%%

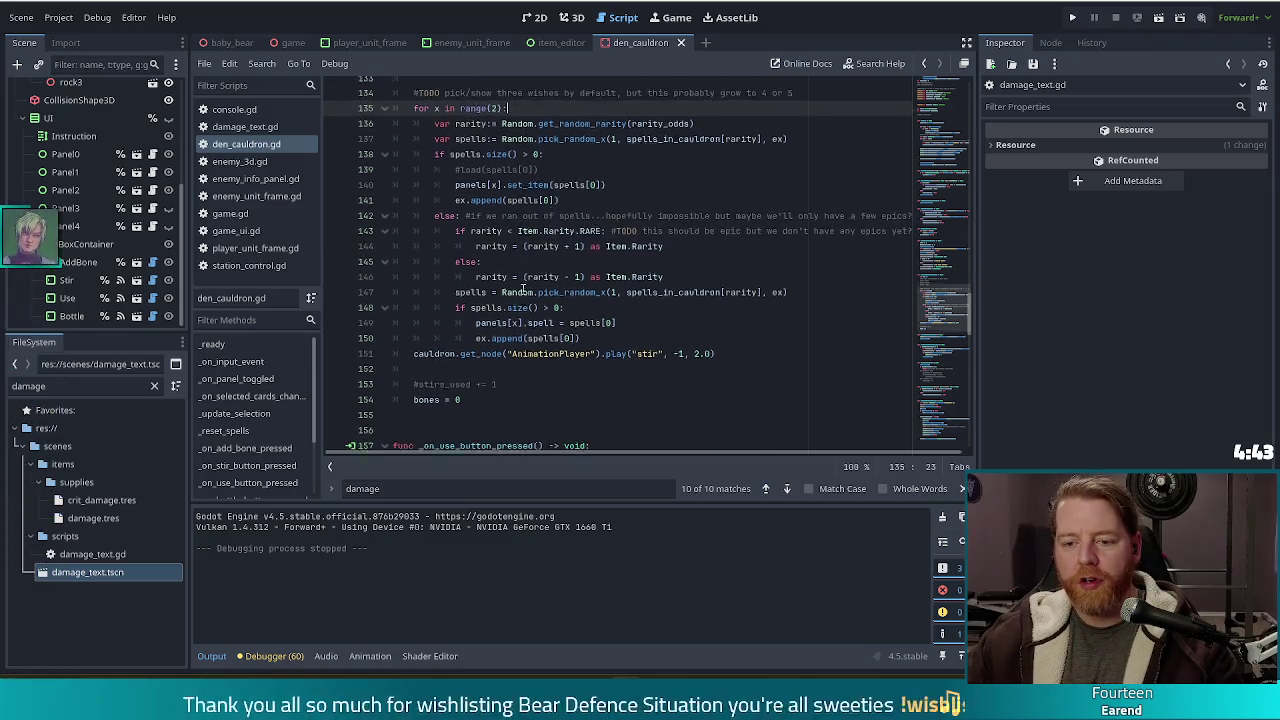
scroll(522, 288, down, 2)
click(489, 386)
scroll(495, 340, up, 3)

%%

For this task, give the full listing again verbatim and keep out every picture.

ANSWER SECTION —
scroll(522, 288, down, 2)
click(489, 386)
scroll(495, 340, up, 3)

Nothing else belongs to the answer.